SHANGHAI, Aug. 27 (SMM) --

Supply

Overall operating rates at domestic silicon metal producers during the high-water period are obviously lower than previous years. Orders received by some silicon metal producers have been booked at even to mid-September. In this context, spot inventories at silicon metal producers were extremely tight, and smelters still kept offers firm and were unwilling to move goods. Average operating rates at Yunnan during July and August were less than 60%. Currently, more and more drying furnaces are put into operation at present, so output from newly added capacity may increase significantly in mid and late September.

Demand

Consumption of silicon metal export is still relatively brisker in domestic market than that in overseas market, but domestic purchases’ purchasing interest lowered significantly and they only make purchases on an as-needed basis due to high price level.  Downstream aluminum alloy industry is expected to step out of traditional low-demand period from September, and operating rates at aluminum alloy producers are expected to recover significantly. In this context, demand for silicon metal will also grow to certain extent. However, price acceptance is low by overseas consumers and wait-and-see sentiment was strong.

Analysis

High-priced silicon metal curbed domestic and overseas demand. Operating rates at silicon metal producers may hard to reach peak level by virtue that the traditional high-water period will last for less than two months. Previously, inventory at silicon metal producers were usually overstock, a tight inventory level during high-water period in this year in rarely seen.
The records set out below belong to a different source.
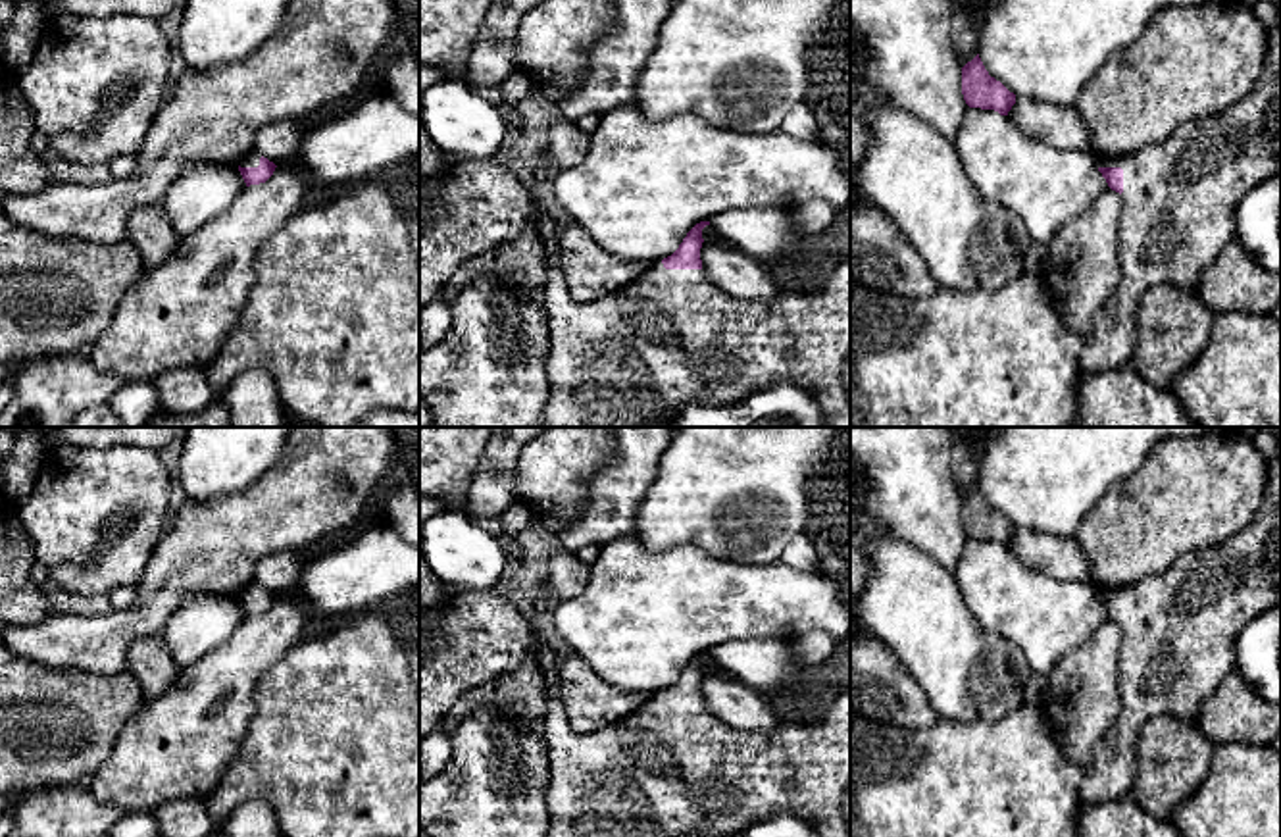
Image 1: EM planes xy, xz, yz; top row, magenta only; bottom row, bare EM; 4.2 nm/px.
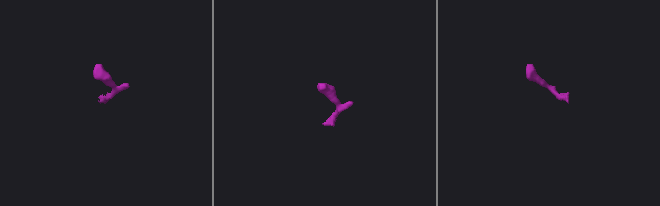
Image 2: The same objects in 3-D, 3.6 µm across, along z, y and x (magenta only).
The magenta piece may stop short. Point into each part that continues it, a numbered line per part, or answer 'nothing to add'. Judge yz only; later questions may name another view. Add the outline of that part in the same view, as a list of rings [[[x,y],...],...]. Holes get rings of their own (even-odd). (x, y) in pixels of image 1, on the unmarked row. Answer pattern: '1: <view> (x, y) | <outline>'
1: yz (1180, 628) | [[[1281,431],[1262,504],[1243,531],[1223,545],[1183,554],[1164,573],[1119,589],[1096,589],[1096,596],[1123,600],[1123,641],[1121,710],[1108,737],[1094,745],[1091,766],[1083,770],[1081,799],[1093,804],[1133,795],[1143,723],[1158,714],[1194,723],[1204,700],[1235,670],[1239,633],[1256,616],[1281,604]]]

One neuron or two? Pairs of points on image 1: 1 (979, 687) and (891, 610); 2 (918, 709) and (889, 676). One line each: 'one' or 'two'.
1: one
2: one

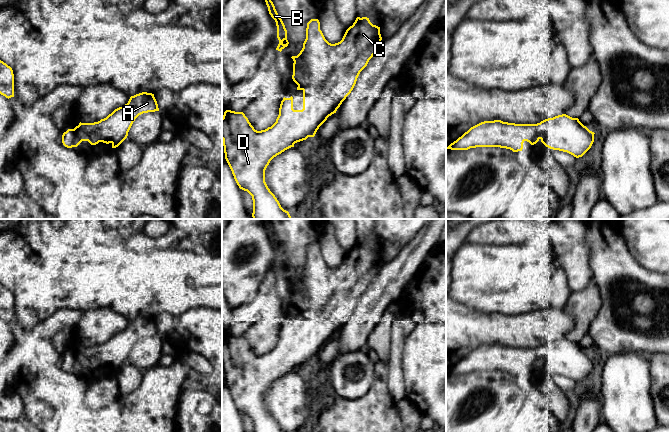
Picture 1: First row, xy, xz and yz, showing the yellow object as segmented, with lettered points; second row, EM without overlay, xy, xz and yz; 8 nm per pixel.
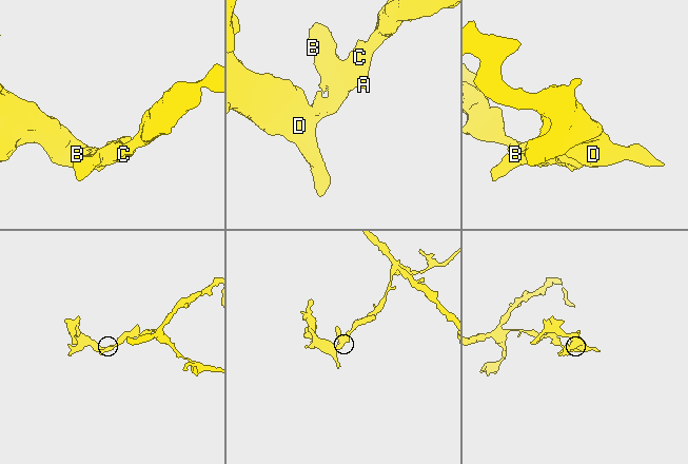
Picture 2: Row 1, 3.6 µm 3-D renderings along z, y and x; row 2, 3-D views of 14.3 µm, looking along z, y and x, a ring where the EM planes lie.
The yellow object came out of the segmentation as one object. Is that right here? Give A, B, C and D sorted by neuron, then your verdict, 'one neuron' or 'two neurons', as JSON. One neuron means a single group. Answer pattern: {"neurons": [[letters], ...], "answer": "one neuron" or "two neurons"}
{"neurons": [["A", "B", "C", "D"]], "answer": "one neuron"}

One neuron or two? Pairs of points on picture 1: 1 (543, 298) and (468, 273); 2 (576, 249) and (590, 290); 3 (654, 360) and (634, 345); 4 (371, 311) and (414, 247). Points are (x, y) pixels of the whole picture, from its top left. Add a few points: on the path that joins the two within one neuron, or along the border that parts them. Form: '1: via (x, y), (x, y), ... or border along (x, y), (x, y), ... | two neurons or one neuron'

If operating rates climbs above 70-80%, tight supply is expected to ease to certain extent, but if operating rates still remains below 70%, any room for silicon metal prices fall during the high-water period will be limited. 

Forecast

SMM believes that mainstream traded prices of silicon metal at Huangpu port will be around RMB 12,400/kg for #553 silicon metal, will be around RMB 13,200/mt for #441 silicon metal, will be around RMB 13,700/mt for #3303 silicon metal and around RMB 14,300 for #2202 silicon metal in the following week.